The Pulsa Denura - Aramaic for "lashes of fire" - was invoked because of Mr Rabin's "heretical" anti Jewish policies, and specifically his agreements to cede land for peace with the Palestinians. It called on "the angels of destruction" to "take a sword to this wicked man". On November 4th, last year, just within the 30 day period stipulated by the curse, Yigal Amir shot the prime minister dead.
Now the threat to invoke the Pulsa Denura is being levelled at a new target - Judge Aharon Barak (60), president of the Supreme Court, the ultimate bastion of democracy in a country increasingly torn between secular and religious values. Responding to news that the judge has been given round the clock protection, a caller to Jerusalem police on Saturday night warned: "As soon as the guard around Barak is removed, he will be eliminated."

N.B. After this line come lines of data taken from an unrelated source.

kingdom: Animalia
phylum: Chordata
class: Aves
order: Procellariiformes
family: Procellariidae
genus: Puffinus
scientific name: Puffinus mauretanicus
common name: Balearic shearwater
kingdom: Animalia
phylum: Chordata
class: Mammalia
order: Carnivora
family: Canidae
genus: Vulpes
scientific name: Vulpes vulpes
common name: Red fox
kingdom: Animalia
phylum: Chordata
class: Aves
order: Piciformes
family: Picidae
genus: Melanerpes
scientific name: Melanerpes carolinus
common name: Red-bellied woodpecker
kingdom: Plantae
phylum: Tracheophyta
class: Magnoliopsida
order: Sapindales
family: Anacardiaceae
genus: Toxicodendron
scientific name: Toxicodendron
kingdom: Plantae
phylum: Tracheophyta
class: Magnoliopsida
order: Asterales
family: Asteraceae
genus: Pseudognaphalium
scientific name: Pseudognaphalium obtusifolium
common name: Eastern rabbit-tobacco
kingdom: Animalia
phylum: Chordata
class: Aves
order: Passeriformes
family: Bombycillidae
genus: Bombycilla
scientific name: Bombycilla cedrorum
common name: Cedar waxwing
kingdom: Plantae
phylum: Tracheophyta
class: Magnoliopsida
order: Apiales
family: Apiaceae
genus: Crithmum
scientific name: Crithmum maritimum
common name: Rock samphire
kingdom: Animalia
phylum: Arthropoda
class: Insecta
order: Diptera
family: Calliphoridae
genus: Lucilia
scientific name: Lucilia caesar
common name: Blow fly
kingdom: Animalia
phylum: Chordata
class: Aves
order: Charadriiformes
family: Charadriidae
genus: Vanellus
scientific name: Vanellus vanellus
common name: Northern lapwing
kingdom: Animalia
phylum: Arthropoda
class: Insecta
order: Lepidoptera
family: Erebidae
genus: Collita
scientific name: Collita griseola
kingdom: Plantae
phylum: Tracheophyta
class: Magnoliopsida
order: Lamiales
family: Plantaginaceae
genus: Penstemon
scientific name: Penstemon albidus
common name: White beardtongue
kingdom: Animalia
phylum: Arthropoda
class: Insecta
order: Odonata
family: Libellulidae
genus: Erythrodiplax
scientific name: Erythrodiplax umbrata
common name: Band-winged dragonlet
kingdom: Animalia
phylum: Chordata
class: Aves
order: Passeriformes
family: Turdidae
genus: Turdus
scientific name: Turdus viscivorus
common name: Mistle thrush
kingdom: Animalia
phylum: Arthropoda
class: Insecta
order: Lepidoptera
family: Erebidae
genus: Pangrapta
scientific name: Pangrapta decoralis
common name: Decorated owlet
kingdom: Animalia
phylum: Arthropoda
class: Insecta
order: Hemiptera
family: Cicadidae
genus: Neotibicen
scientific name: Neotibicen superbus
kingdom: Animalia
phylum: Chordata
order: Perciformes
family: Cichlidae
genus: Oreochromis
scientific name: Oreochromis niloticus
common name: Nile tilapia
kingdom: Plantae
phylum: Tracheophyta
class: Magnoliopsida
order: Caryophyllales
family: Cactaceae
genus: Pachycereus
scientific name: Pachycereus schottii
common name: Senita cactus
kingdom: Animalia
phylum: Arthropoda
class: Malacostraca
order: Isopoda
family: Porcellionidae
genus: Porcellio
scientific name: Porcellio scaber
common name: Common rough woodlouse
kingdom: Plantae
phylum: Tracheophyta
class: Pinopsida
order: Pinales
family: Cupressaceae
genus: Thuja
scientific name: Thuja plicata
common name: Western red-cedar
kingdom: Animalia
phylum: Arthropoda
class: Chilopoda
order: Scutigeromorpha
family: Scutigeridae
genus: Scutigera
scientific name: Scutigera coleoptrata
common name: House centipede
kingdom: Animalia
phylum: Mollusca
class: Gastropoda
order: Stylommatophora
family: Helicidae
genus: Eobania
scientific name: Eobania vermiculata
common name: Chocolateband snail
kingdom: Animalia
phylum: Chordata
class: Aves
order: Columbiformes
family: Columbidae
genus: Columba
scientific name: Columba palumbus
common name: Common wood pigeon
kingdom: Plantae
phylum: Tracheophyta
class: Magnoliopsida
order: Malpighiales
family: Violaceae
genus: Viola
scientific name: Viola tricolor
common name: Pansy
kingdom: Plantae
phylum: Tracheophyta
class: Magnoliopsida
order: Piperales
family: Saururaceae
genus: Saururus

The threats follow a concerted campaign against Justice Barak in the ultra Orthodox press, read in ghettoised neighbourhoods such as Jerusalem's Meah She'arim or Tel Aviv's Bnei Barak, where the population consists almost entirely of black garbed zealots, bound to the most literal interpretation of Jewish religious law.
The Supreme Court recently decided not to order the Sabbath closure to cars of Bar Ilan Street - a Jerusalem thoroughfare bordered on both sides by ultra-Orthodox homes. It has refused to authorise religious based Knesset legislation on such issues as banning the import of non kosher meat. And it has gradually sought to whittle away the Orthodox rabbinate's monopoly on all matters relating to Jewish birth, marriage, divorce and death.
Even though Justice Barak only became Supreme Court president a year ago, he is being portrayed in the ultra Orthodox press as the very embodiment of secular Israel - and thus the enemy of devoutly religious Jews. A recent editorial in the Hashavua newspaper, headlined "The Target Barak", described him as "the driving force behind a sophisticated campaign against Jewish life in Israel".
The extremists stepped up their attacks this weekend two other Supreme Court justices received death threats, as did Israel's two state employed chief rabbis - for having defended the Supreme Court and the rule of law.
Mr Avraham Ravitz, an ultra Orthodox deputy who blamed leftists for deliberately exaggerating the affair, claimed that as most ultra Orthodox men did not serve in the army, the community had little access to guns and the notion of an ultra Orthodox assassin was thus extremely remote.
But then again, 10 months ago, nobody conceived that an Orthodox Jew would murder the prime minister.